« (...) Sabe aquela sensação de querer saber o certo, aquela sensação deôntica (do "dever ser" assim, e não assado)? (...)»
– Mas como é que se diz mesmo aquela frase?...
– «As crianças se entreteram»?
– Não, pô... Talvez... Hmmm... Acho que não... Qual é o correto? Como é que é que se diz essa frase aí corretamente? Sei que não é isso aí, não.
– Cara... Então eu acho que é... «As crianças se entreteviram».
– Será?... Esquisito.
Aí chega a Carlinha... e pá!:
– Gente, o certo é ENTRETIVERAM.
Os caras:
– Cara***o! É isso mesmo. ENTRETIVERAM. Valeu, Carlinha!!!
..........................
Sabe aquela sensação de querer saber o certo, aquela sensação deôntica (do «dever ser» assim, e não assado)?
Pois bem...
Assim disse o linguista Eugenio Coseriu numa entrevista em 1997:
«Cada atividade tem sua própria ética, e faz parte da ética da linguagem não apenas falar de uma maneira que se entenda, mas falar da melhor maneira possível.»
É curioso como o ser humano (sobretudo quando letrado e culto) almeja e busca, naturalmente, a melhor maneira de falar, a melhor maneira de escrever, a melhor maneira de usar a língua, uma espécie de ideal linguístico, que não é uma abstração, mas uma busca pelo esmero, pela polidez da língua, a fim de não só comunicar, mas fazê-lo em sua forma modelar, exemplar. (É óbvio que não em todas as situações de comunicação, claro.)

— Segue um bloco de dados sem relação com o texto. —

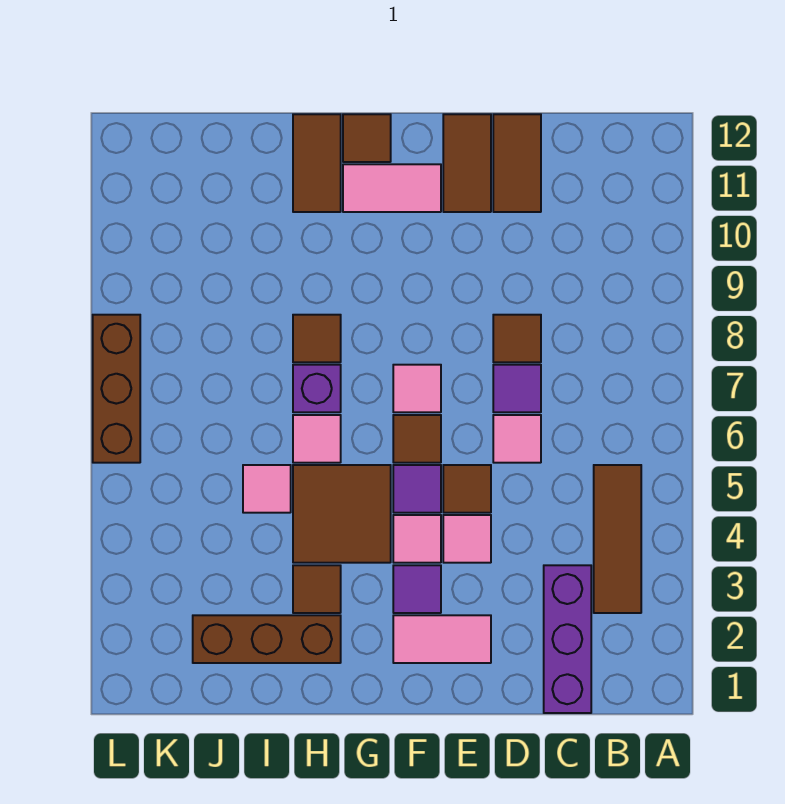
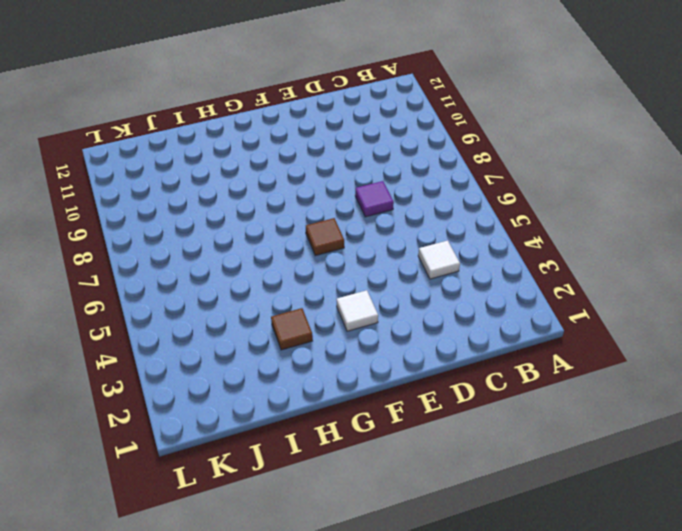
white 1x1 tile [418,241,460,279] -> none
white 1x1 tile [337,290,378,331] -> purple 1x1 tile [393,565,441,613]
none -> brown 1x3 tile [594,465,641,613]
none -> purple 1x3 brick [544,565,591,713]
none -> pink 1x1 tile [493,415,541,463]

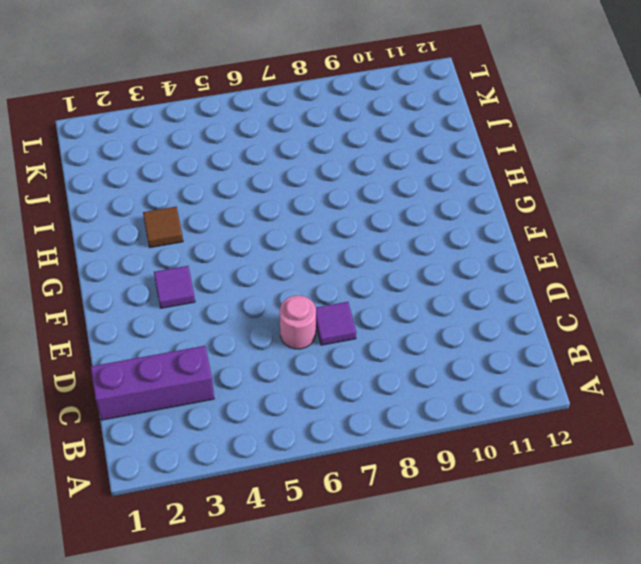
pink 1x1 round brick [280,295,316,349] -> pink 1x1 tile [493,415,541,463]
none -> brown 1x3 tile [594,465,641,613]
none -> brown 1x1 tile [493,315,541,362]
none -> brown 1x2 tile [493,114,541,212]

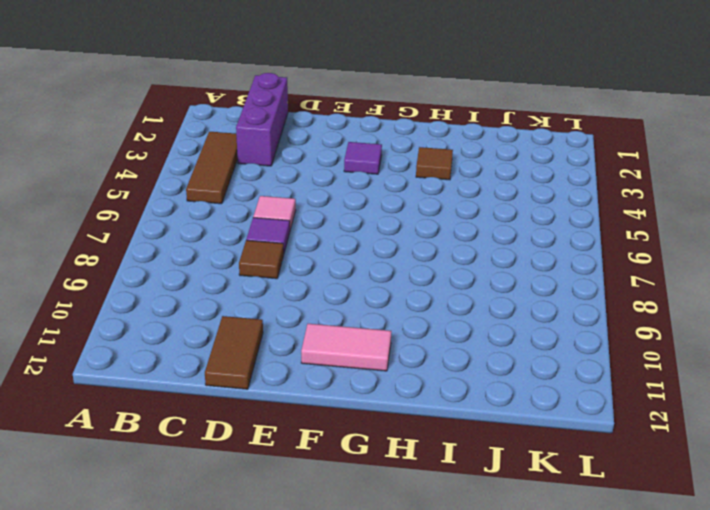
none -> pink 1x2 tile [393,615,491,663]
none -> pink 1x1 tile [443,515,491,563]
none -> brown 1x1 tile [443,465,491,513]

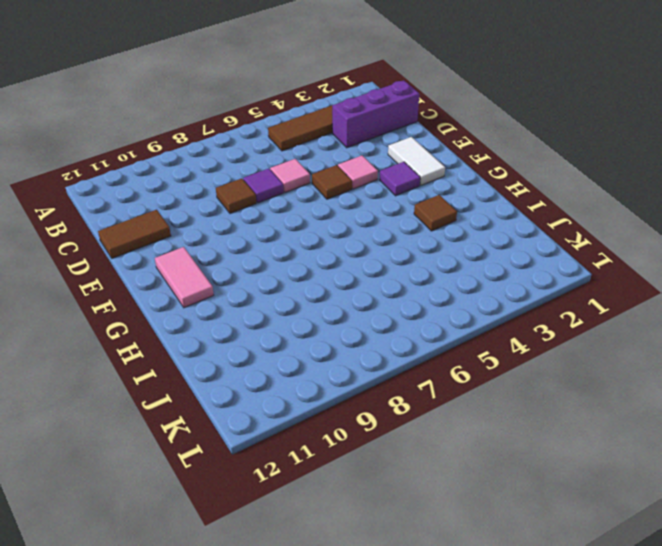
white 1x2 tile [388,137,445,185] -> pink 1x2 tile [393,615,491,663]
none -> brown 1x2 tile [443,114,491,212]
none -> pink 1x1 tile [393,515,441,563]
none -> purple 1x1 tile [393,465,441,513]

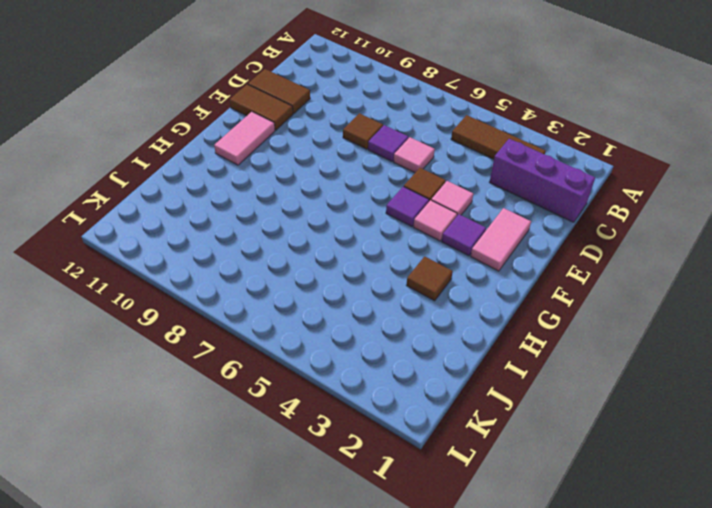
none -> brown 1x1 tile [393,415,441,463]
none -> pink 1x1 tile [393,365,441,412]
none -> brown 2x2 tile [293,465,391,563]

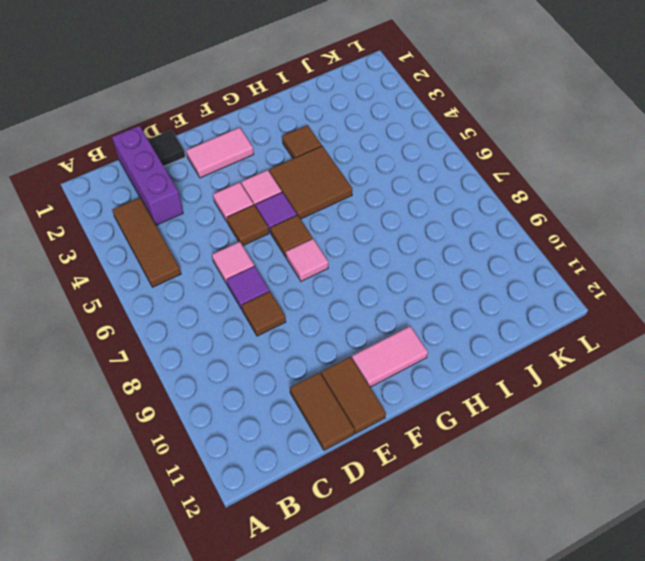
black 1x1 tile [148,130,185,166] -> none
none -> purple 1x1 tile [393,565,441,613]
none -> brown 1x1 tile [343,114,391,162]
none -> brown 1x3 brick [193,615,341,663]

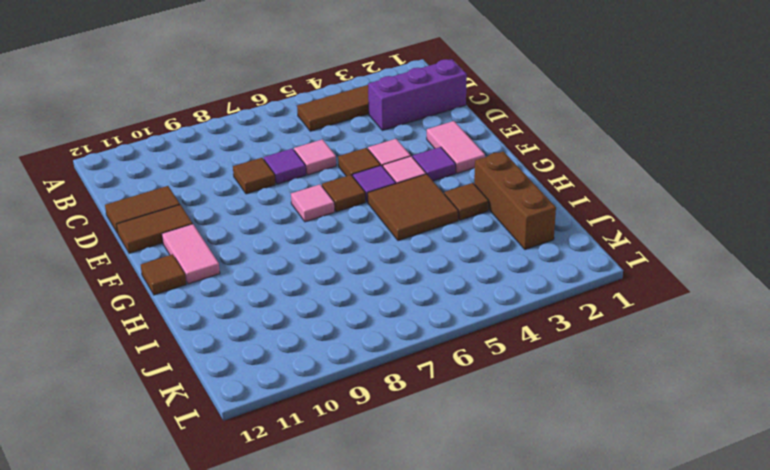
none -> pink 1x1 tile [293,415,341,463]
none -> purple 1x1 brick [293,365,341,412]
none -> brown 1x1 tile [293,315,341,362]

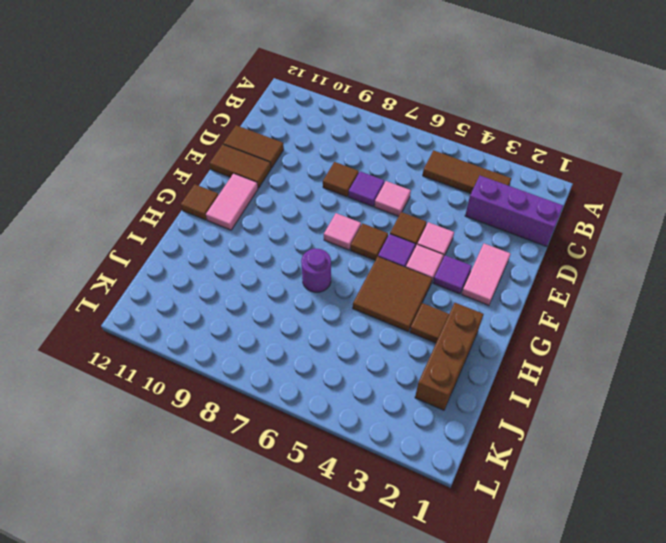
purple 1x1 round brick [301,249,331,292] -> purple 1x1 brick [293,365,341,412]
none -> pink 1x1 tile [293,415,341,463]
none -> brown 1x1 tile [293,315,341,362]
none -> brown 1x2 tile [293,114,341,212]

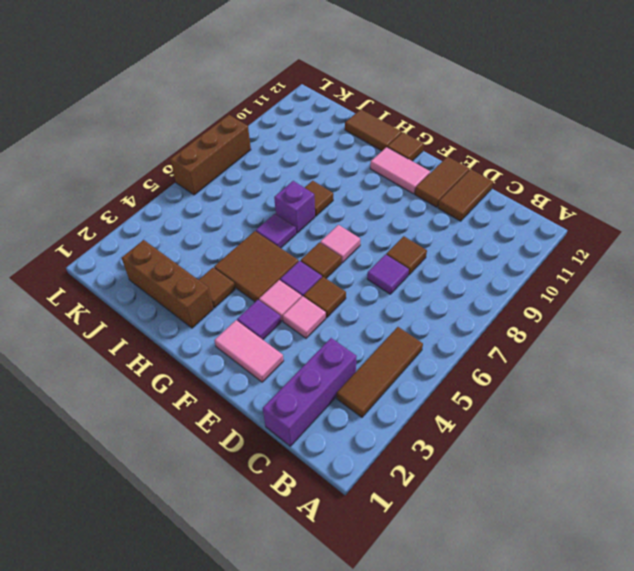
purple 1x1 tile [256,214,296,248] -> pink 1x1 tile [293,415,341,463]
brown 1x2 tile [345,109,402,151] -> brown 1x2 tile turned to [293,114,341,212]
none -> pink 1x1 tile [493,415,541,463]
none -> pink 1x1 tile [243,465,291,513]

Quando um usuário da língua diz «Qual é o correto?», o que ele quer saber, de fato, não é «qual é a ÚNICA forma possível de falar tal palavra», e sim qual é a forma socioculturalmente idealizada (eleita e acolhida pela sociedade numa espécie de adesão majoritária), o tão almejado "padrão"... ainda que ele não tenha plena (cons)ciência disso.
Ou seja, o falante intuitivamente SABE que existem diversas maneiras de falar sua língua, levando-se em conta dezenas de variáveis, como a pessoa com quem ele está falando e o ambiente em que ele está. Mas, quando se pergunta «Qual é o certo?», ele tem em mente um juízo de valor «daquela forma ideal», isto é, aquela forma linguística (repito) socioculturalmente idealizada – eleita e acolhida pela sociedade numa espécie de adesão majoritária como a «forma ideal», ou seja, a forma standard, a quintessência acima de todas as outras formas regionais, sociais, situacionais.
É justamente aí que entram as famigeradas «gramáticas normativas tradicionais», que registram em si o conjunto de usos linguísticos tomados como exemplares, usados pelos homens mais cultos duma sociedade – a saber: seus escritores, os quais preservam e sedimentam a tradição linguística, que se estabilizou como ideal de uma língua de cultura por bons séculos.
É por isso que assim disse o gramático Evanildo Bechara sobre esse grande repositório de usos linguísticos ideais:
«Cabe à gramática normativa, que não é uma disciplina com finalidade científica e sim pedagógica, elencar os fatos recomendados como modelares de exemplaridade idiomática para serem utilizados em circunstâncias especiais do convívio social... segundo o uso e a autoridade dos escritores corretos e dos gramáticos e dicionaristas esclarecidos.»
– Ah, Pestana, mas não se pode hierarquizar os usos linguísticos. Cada um deve simplesmente falar a sua língua como ela é, sem um padrão pré-estabelecido por A ou B. É retrógrado esse lance de «norma ideal», que é uma norma de ninguém.
Mas o ponto é precisamente este: por não ser de "ninguém", é de/para todos, porque está acima de todos. Pense nisso.
Finalizo com um trecho do texto A língua literária, de Eugenio Coseriu:
«O liberalismo linguístico é, no fundo, um falso liberalismo; não promove a liberdade, mas sim o arbítrio. E não é, como alguns pensam (ou dizem sem pensar), uma atitude "progressista", "tolerante" e "democrática", mas sim uma atitude reacionária e profundamente antidemocrática, já que ignora a dimensão deôntica da linguagem (ignora e despreza a aspiração a falar "melhor" e "como os melhores", aspiração genuína de todo falante consciente do seu ser histórico) e aceita tacitamente a exclusão dos falantes de modalidades não exemplares da cultura maior da nação. Em suma, parafraseando uma sentença de Ortega [y Gasset]: muito pior do que as normas rigorosas é a ausência de normas, que é barbárie.»